Позвонила писательница Дорис Лессинг, испытавшая очень большое влияние суфийского мистицизма, и сказала, что его защита «велась неправильно». Хомейни надо было изолировать как деятеля, чуждого исламу, как «фигуру вроде Пол Пота». «И еще должна вам сказать, — добавила она, женщина откровенная, — что ваша книга мне не нравится». У каждого было свое мнение. Каждый знал, как следовало поступить.

По издательскому миру распространялся страх. Опасения Питера Майера по поводу его будущих книг передались и другим издателям — он задавался вопросом, не пытаются ли люди из «Пенгуина» заручиться поддержкой своей позиции, чтобы не выглядеть слишком уж трусами, — и теперь французские и немецкие издатели говорили то же самое. Против выпуска «Шайтанских аятов» в мягкой обложке выступил еженедельник «Паблишерз уикли», и опять ему показалось, что тут действует чья-то рука — или пингвинье крыло. Майер по-прежнему отказывался назвать дату, когда он сможет выпустить дешевое издание, ссылаясь на бомбы, обнаруженные около его дома. Как затем выяснилось, к «Шайтанским аятам» они отношения не имели: их подложили валлийские националисты. Но на позицию Майера это не повлияло. Тони Лейси сказал Гиллону, что Питеру только что угрожали убийством. Билл Бьюфорд приехал в Эссекс, и они на ужин приготовили утку. «Не злись», — сказал ему Билл.

#####

Задания упражнения:
a - Воспроизведите без изменений часть отрывка: начните с фрагмента, содержащего слова «Позвонила писательница Дорис», и остановитесь после слов «как следовало поступить.».
b - Ответьте на вопросы по отрывку:
(i) С какой фигурой, по мнению Дорис Лессинг, следовало сопоставить Хомейни?
(ii) Кто, как выяснилось, подложил бомбы, обнаруженные около дома Питера Майера?
(iii) Что приготовили на ужин, когда Билл Бьюфорд приехал в Эссекс?

Собранные данные:
#####

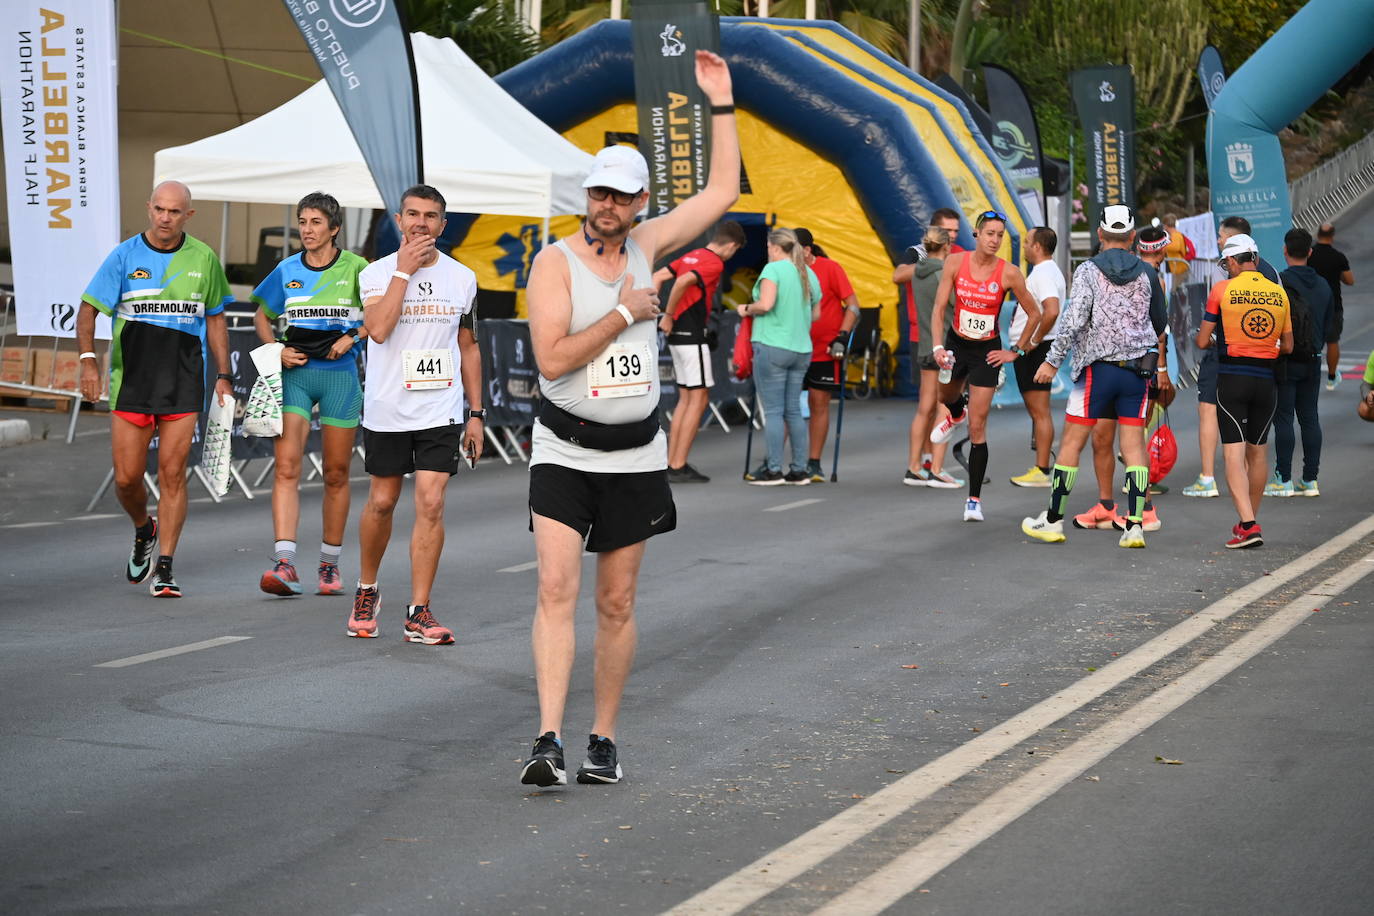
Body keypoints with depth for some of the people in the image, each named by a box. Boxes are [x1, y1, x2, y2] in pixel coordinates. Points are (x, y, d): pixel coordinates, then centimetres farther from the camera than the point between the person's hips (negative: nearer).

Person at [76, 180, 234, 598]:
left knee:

#####

Ответы к упражнению:
a -
Позвонила писательница Дорис Лессинг, испытавшая очень большое влияние суфийского мистицизма, и сказала, что его защита «велась неправильно». Хомейни надо было изолировать как деятеля, чуждого исламу, как «фигуру вроде Пол Пота». «И еще должна вам сказать, — добавила она, женщина откровенная, — что ваша книга мне не нравится». У каждого было свое мнение. Каждый знал, как следовало поступить.

b -
(i) С Пол Потом.
(ii) Валлийские националисты.
(iii) Утку.